L’affaire du talc, erreur fatale

«L'affaire du talc Morhange», contenant par erreur un puissant bactéricide, éclate le 24 août 1972 avec la mort de 36 bébés et l'empoisonnement de dizaines d'autres © RTBF/13e Rue/Bonne pioche
Alice Kriescher Journaliste

Dimanche à 22h15 dans «50 ans de faits divers», La Trois revient sur un terrible fait divers, qui avait ébranlé la France entière dans les années 1970, l’affaire du talc empoisonné.

Changer la couche de son bébé, une routine anodine que pratiquent les jeunes parents quasiment les yeux fermés. Il y a cinquante ans, ce geste banal a pourtant provoqué la mort de trente-six bambins. Retour sur un scandale industriel.

Maudite poudre

Été 1972. Dans le brouhaha du service de pédiatrie de l’hôpital Manchester, à Charleville-Mézières, le chef du secteur, le docteur Jean François Elchardus, est perplexe. Il lit sans relâche le tableau clinique décrivant les symptômes dont souffrent plusieurs nourrissons : fesses très irritées, état somnolent, entrecoupé de paroxysmes nerveux, évolution foudroyante, décès dans un délai de 24 à 48 heures.
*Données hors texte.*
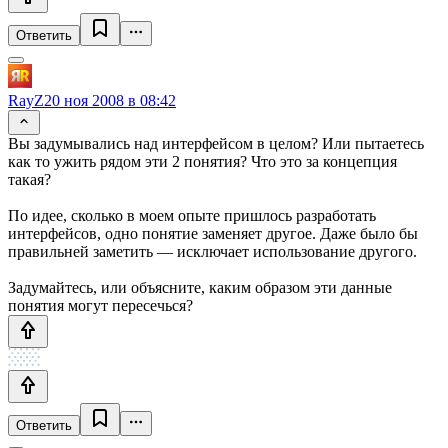
Ответить
RayZ
20 ноя 2008 в 08:42
Вы задумывались над интерфейсом в целом? Или пытаетесь
как то ужить рядом эти 2 понятия? Что это за концепция
такая?
По идее, сколько в моем опыте пришлось разработать
интерфейсов, одно понятие заменяет другое. Даже было бы
правильней заметить — исключает использование другого.
Задумайтесь, или объясните, каким образом эти данные
понятия могут пересечься?
Ответить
Cette étrange épidémie frappe son service, mais aussi ceux de Troyes, de Sens et de Montargis, depuis plusieurs semaines. Et, il vient de l’apprendre, le petit Hervé Bouanich, 14 mois, a succombé à ce curieux mal. L’enfant était pourtant costaud.

Au cœur de l’été, le Ministère décide de mettre un épidémiologiste, Gilbert Martin-Bouyer, sur le coup. Dépêché sur place, l’expert interroge les familles des victimes. Le dénominateur commun à ces drames apparaît rapidement : le talc de la marque Morhange.

Gilbert Martin-Bouyer s’empresse de faire analyser le produit. «Une « teneur exagérée en hexachlorophène », un puissant bactéricide, est révélée», détaille Ouest France. «Dans la foulée, un test est effectué sur un chien : l’animal meurt en deux heures.»

Facteur humain

Fin août 1972. Le ministère de la Santé s’empresse de mettre en garde la population sur les accidents qui «pourraient être dus à l’emploi du talc Morhange». Mais pour les parents des 36 enfants décédés et des plus de 200 intoxiqués, une question tourne en boucle : comment ?

À l’époque, l’hexachlorophène est utilisé pour ses vertus antiseptiques, à de faibles doses, dans de nombreux cosmétiques, comme le dentifrice ou le déodorant. Cependant, il n’entre pas dans la composition du talc. Très vite, les yeux se tournent vers l’entreprise Setico, un sous-traitant qui conditionne différents produits, dont la poudre Morhange. Dans cette société parisienne, l’hexachlorophène, nécessaire pour certains de leurs clients, est stocké dans des fûts.

«Or, un jour, un ouvrier a utilisé un fût à moitié plein en pensant qu’il contenait du talc alors qu’il était rempli de 38 kilos d’hexachlorophène qui se sont donc retrouvés incorporés à la chaîne de fabrication du talc Morhange», relate le journal La Croix. «Au total, 3.522 boîtes de talc ont été contaminées et mises sur le marché.»

Huit ans plus tard, les prévenus, dont les directeurs des sociétés Morhange et Setico se retrouveront sur le banc des accusés. Avant la tenue du procès, de nombreuses familles, fatiguées d’attendre que la justice se mette en route, ont accepté les indemnisations proposées. En appel, les inculpés seront condamnés à des peines de prison de douze mois.

Et après ?

En 1991, l’OMS publie une étude réalisée par le Dr Martin-Bouyer, qui a évalué les séquelles de l’intoxication au talc sur 56 enfants. Cette dernière montre que «certaines lésions du système nerveux central, observées pendant la phase aiguë de l’intoxication, sont irréversibles et laissent subsister des handicaps neurologiques majeurs», détaille La Croix.

Plus tard, le médecin tentera de réaliser une étude à plus long terme, «mais je n’ai obtenu aucun soutien financier», déclare-t-il au journal. «Le talc Morhange, visiblement, n’intéressait plus personne.»